#### [Extracted information]
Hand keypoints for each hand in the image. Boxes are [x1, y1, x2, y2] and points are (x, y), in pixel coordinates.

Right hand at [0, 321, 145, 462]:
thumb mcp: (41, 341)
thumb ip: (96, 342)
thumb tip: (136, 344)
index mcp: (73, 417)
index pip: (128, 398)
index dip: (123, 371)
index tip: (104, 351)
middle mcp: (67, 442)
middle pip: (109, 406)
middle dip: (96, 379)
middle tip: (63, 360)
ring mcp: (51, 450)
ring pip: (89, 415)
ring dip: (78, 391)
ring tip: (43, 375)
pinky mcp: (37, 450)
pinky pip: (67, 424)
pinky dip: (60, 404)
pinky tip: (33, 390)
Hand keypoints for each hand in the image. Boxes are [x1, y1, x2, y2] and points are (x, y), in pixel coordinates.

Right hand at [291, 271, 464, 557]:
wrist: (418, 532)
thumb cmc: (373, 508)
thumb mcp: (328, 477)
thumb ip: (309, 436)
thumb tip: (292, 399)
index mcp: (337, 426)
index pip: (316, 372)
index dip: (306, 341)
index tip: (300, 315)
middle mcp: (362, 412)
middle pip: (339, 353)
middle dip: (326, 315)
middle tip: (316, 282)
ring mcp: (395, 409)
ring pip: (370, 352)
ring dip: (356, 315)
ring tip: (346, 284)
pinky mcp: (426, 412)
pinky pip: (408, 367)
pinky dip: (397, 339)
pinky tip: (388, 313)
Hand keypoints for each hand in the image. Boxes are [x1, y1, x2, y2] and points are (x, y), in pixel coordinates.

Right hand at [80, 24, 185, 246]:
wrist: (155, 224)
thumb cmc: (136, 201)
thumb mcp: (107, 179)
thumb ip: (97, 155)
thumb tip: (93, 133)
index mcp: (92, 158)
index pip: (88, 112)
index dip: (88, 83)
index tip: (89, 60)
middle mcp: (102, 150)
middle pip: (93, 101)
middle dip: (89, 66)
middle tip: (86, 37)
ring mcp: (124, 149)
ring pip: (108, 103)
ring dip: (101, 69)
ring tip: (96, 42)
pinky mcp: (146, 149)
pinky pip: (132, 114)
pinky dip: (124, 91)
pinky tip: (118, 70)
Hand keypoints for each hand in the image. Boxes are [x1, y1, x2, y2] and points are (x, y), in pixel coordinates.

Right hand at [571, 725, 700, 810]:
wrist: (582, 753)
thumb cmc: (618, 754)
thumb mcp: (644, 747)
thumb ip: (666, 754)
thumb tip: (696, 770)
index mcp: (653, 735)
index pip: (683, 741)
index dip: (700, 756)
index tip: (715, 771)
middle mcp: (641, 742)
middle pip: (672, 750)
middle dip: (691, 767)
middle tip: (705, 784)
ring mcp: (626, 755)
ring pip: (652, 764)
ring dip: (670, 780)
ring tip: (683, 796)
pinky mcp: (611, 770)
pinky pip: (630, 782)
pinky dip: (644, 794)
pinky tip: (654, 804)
...
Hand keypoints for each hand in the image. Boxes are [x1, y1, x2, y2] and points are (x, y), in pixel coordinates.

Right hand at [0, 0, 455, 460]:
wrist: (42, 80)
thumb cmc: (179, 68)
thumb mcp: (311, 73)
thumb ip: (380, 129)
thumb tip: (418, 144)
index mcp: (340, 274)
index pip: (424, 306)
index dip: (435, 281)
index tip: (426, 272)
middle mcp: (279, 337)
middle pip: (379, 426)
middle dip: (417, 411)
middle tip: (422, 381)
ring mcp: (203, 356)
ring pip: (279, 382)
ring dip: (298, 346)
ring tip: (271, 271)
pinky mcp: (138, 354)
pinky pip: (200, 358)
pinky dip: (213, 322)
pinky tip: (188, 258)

#### [Problem to work on]
Go back to the listing above. Copy word for word the lines from the one with "pinky mcp: (426, 412)" through the one with "middle pip: (93, 101)", and nothing more.

#### [Solution to the exercise]
pinky mcp: (426, 412)
pinky pip: (408, 367)
pinky dip: (397, 339)
pinky tip: (388, 313)
Hand keypoints for each hand in the image. Boxes are [x1, y1, x2, y2] and points are (x, y), in pixel coordinates.

Right hand at [80, 24, 185, 246]:
wrist: (155, 224)
thumb cmc: (136, 201)
thumb mcp: (107, 179)
thumb ip: (97, 155)
thumb tip: (93, 133)
index mcp: (92, 158)
index pip: (88, 112)
index dip: (88, 83)
index tip: (89, 60)
middle mcp: (102, 150)
middle pip: (93, 101)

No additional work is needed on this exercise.